Industrial robots, in fact, are becoming smarter, faster and cheaper and are called upon to go beyond traditional repetitive, onerous or even dangerous tasks such as welding and materials handling. They are taking on more capabilities that are human and traits such as sensing, dexterity, memory, trainability, and object recognition.
However most robots of today are still nearly deaf and blind. Sensors can provide some limited feedback to the robot so it can do its job. Compared to the senses and abilities of even the simplest living things, robots have a very long way to go.
For that reason, one of the trends of research in robotics is to improve the sensing capability in regard of precise motion.
Sensor should send information, in the form of electronic signals back to the controller and give the robot controller information about its surroundings or the state of the world around it.
Sight, sound, touch, taste, and smell are the kinds of information we get from our world.
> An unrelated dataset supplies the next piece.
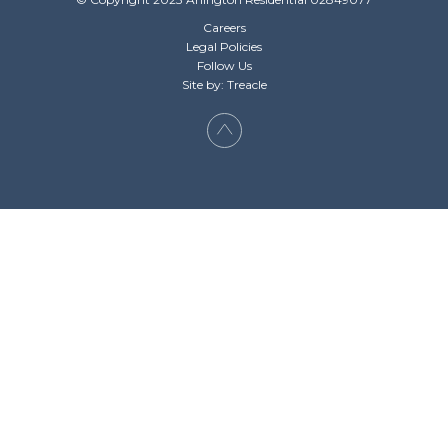
Careers
Legal Policies
Follow Us
Site by: Treacle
Robots can be designed and programmed to get specific information that is beyond what our 5 senses can tell us as for example contact, distance, light and sound level, strain, rotation, magnetism, smell, temperature, inclination, pressure or altitude.
For instance, a robot sensor might “see” in the dark, detect tiny amounts of invisible radiation or measure movement that is too small or fast for the human eye to see.
Sensors can be made simple and complex, depending on how much information needs to be stored. A switch is a simple on/off sensor used for turning the robot on and off while a human retina is a complex sensor that uses more than a hundred million photosensitive elements (rods and cones).
The visual sensing system can be based on anything from the traditional camera, sonar, and laser to the new technology radio frequency identification (RFID), which transmits radio signals to a tag on an object that emits back an identification code.
Visual sensors help robots to identify the surrounding and take appropriate action by analyzing the imported image of the immediate environment.
Touch sensory signals can be generated by the robot’s own movements and can be very useful, for example, to map a surface in hostile environment. A recent solution applies an adaptive filter robot’s logic based on an optimization algorithm that enables the robot to predict the resulting sensor signals of its internal motions. This new method improves contact detection and reduces false interpretation.
In the last years many studies addressed also the issue of using touch as a stimulus for interaction. In 2010, for example, it was built the robot seal PARO which reacts to many stimuli from human interaction, including touch.
Robots can also use accurate audio sensors. Recent solutions combine e.g. piezoelectric devices to transform force to voltage and eliminate the vibration caused by the internal noise.
Current voice activity detection (VAD) system uses the complex spectrum circle centroid (CSCC) method and a maximum signal-to-noise ratio (SNR) beamformer. The VAD system with two microphones enable the robot to locate the instructional speech by comparing the signal strengths of the two microphones.
Furthermore automated robots require a guidance system to determine the ideal path to perform its task. However, in the molecular scale, nano-robots lack such guidance system because individual molecules cannot store complex motions and programs. A way to achieve motion in such environment is to replace sensors with chemical reactions.